→ EXERCISE PROMPT:
Reproduce the data from its start through the line with "common name: Climbing nightshade", changing "scientific name" to "binomial name" and leaving everything else untouched.

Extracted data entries

▶

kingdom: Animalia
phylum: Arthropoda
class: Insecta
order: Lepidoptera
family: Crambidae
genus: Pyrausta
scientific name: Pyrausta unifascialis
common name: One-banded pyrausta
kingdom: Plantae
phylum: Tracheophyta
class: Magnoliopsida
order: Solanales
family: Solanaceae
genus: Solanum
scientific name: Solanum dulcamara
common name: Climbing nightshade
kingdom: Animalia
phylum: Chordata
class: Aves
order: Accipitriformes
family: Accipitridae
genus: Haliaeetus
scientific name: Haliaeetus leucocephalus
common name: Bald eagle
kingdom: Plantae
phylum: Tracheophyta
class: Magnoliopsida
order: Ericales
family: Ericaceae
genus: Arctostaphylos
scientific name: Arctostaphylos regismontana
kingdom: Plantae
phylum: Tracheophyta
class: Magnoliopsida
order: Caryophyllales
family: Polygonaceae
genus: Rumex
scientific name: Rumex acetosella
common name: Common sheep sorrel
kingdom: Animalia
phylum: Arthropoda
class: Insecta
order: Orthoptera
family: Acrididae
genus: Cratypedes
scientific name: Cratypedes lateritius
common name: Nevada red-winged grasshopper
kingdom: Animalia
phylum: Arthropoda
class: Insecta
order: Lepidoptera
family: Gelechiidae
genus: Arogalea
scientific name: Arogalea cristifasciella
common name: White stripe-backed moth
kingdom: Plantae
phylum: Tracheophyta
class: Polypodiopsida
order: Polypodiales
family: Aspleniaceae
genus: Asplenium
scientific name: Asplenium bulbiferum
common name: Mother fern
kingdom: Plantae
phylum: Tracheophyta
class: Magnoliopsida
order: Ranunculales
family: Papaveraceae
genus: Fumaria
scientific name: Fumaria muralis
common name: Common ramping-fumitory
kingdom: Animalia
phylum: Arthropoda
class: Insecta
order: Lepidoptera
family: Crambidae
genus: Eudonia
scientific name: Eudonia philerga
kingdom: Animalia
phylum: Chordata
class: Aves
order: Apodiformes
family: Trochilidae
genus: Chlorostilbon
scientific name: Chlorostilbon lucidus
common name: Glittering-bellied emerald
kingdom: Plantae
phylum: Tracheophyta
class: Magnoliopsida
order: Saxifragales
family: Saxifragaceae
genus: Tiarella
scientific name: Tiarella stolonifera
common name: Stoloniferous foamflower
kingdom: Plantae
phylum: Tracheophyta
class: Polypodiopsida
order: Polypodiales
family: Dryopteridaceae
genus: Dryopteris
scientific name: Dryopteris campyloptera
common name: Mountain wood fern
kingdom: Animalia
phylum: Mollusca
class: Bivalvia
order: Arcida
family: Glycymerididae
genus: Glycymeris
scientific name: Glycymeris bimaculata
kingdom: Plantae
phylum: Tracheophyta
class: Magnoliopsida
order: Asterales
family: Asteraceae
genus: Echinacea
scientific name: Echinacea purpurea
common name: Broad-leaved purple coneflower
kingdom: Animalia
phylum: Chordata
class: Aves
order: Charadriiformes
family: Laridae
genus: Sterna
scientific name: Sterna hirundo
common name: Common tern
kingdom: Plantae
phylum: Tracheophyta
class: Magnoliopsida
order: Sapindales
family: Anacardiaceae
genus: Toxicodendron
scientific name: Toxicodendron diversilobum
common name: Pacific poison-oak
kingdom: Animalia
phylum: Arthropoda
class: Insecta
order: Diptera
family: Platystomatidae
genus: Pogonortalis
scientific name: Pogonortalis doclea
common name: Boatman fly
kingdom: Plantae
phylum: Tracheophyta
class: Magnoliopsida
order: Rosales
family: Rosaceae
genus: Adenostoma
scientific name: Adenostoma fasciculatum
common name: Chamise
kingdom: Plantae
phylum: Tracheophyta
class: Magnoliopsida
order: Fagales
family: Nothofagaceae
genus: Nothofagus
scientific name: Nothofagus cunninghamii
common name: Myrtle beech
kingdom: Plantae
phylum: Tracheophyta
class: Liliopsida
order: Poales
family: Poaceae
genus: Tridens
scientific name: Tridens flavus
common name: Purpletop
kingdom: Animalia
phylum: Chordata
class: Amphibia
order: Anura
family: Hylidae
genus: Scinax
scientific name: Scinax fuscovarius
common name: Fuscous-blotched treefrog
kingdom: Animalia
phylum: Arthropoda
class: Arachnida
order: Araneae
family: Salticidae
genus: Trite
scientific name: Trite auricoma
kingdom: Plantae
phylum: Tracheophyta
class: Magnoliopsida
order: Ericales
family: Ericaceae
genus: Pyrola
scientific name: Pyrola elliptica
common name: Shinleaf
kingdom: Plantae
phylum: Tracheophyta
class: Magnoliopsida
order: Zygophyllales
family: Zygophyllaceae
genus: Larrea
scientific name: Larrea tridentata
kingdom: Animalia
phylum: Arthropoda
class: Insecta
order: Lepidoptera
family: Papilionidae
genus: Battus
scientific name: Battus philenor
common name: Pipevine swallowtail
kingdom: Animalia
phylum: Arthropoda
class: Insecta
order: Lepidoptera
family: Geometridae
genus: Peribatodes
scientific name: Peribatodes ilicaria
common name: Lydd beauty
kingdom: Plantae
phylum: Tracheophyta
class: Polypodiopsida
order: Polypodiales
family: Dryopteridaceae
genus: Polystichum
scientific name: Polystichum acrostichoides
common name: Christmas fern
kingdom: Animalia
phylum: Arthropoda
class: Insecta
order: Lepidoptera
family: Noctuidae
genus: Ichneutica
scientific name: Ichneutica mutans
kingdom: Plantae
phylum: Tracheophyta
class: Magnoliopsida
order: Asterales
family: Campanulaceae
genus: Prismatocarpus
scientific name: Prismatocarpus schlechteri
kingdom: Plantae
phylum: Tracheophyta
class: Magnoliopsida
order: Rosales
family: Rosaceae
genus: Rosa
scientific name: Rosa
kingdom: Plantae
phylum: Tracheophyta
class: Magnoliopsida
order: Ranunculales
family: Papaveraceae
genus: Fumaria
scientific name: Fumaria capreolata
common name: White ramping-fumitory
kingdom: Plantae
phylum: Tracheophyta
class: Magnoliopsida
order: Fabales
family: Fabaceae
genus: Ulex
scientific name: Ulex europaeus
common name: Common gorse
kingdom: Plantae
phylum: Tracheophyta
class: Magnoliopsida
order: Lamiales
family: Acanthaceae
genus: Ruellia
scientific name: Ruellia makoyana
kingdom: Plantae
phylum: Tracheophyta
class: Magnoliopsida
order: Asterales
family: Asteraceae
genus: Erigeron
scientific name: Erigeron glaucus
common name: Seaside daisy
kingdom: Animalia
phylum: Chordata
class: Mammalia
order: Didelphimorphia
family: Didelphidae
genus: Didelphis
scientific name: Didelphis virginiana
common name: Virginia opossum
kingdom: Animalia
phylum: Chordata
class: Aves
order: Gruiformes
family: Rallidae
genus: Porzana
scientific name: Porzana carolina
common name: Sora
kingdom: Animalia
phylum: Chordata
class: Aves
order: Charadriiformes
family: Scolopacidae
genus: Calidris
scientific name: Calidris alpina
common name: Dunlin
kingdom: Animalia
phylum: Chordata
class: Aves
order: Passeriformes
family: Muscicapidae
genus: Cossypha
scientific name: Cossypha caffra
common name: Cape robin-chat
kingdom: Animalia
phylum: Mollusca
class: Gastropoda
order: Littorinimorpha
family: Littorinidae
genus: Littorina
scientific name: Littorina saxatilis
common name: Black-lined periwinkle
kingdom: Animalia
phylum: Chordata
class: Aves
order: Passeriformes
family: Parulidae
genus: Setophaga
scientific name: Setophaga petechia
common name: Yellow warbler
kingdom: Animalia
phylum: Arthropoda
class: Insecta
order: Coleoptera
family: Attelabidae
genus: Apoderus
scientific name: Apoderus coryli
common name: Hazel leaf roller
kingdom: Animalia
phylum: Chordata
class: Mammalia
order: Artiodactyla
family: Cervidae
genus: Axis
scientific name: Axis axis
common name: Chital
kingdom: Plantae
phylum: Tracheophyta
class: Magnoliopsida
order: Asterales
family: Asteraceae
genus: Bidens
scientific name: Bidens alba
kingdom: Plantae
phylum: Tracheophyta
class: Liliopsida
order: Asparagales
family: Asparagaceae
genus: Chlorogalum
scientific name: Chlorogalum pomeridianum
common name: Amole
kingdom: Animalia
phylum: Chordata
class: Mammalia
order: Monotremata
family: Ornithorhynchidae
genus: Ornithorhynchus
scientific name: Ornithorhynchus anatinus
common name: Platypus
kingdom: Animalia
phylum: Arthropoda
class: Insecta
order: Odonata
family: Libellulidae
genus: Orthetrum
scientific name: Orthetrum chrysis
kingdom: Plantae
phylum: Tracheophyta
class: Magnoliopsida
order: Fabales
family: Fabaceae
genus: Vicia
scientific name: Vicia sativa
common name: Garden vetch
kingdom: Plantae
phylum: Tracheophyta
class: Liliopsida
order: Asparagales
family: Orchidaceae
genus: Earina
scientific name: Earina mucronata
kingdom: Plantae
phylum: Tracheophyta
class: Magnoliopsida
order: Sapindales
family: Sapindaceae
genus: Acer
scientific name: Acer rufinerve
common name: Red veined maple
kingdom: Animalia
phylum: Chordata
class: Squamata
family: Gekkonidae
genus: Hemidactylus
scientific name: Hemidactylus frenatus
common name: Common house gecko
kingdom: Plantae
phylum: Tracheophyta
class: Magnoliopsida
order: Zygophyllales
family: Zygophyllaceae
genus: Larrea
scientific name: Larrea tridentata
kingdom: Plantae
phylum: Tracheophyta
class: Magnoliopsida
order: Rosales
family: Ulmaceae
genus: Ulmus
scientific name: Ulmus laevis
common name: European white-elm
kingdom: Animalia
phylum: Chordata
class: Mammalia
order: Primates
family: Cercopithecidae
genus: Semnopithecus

◀

→ RESPONSE TO THE TASK:
kingdom: Animalia
phylum: Arthropoda
class: Insecta
order: Lepidoptera
family: Crambidae
genus: Pyrausta
binomial name: Pyrausta unifascialis
common name: One-banded pyrausta
kingdom: Plantae
phylum: Tracheophyta
class: Magnoliopsida
order: Solanales
family: Solanaceae
genus: Solanum
binomial name: Solanum dulcamara
common name: Climbing nightshade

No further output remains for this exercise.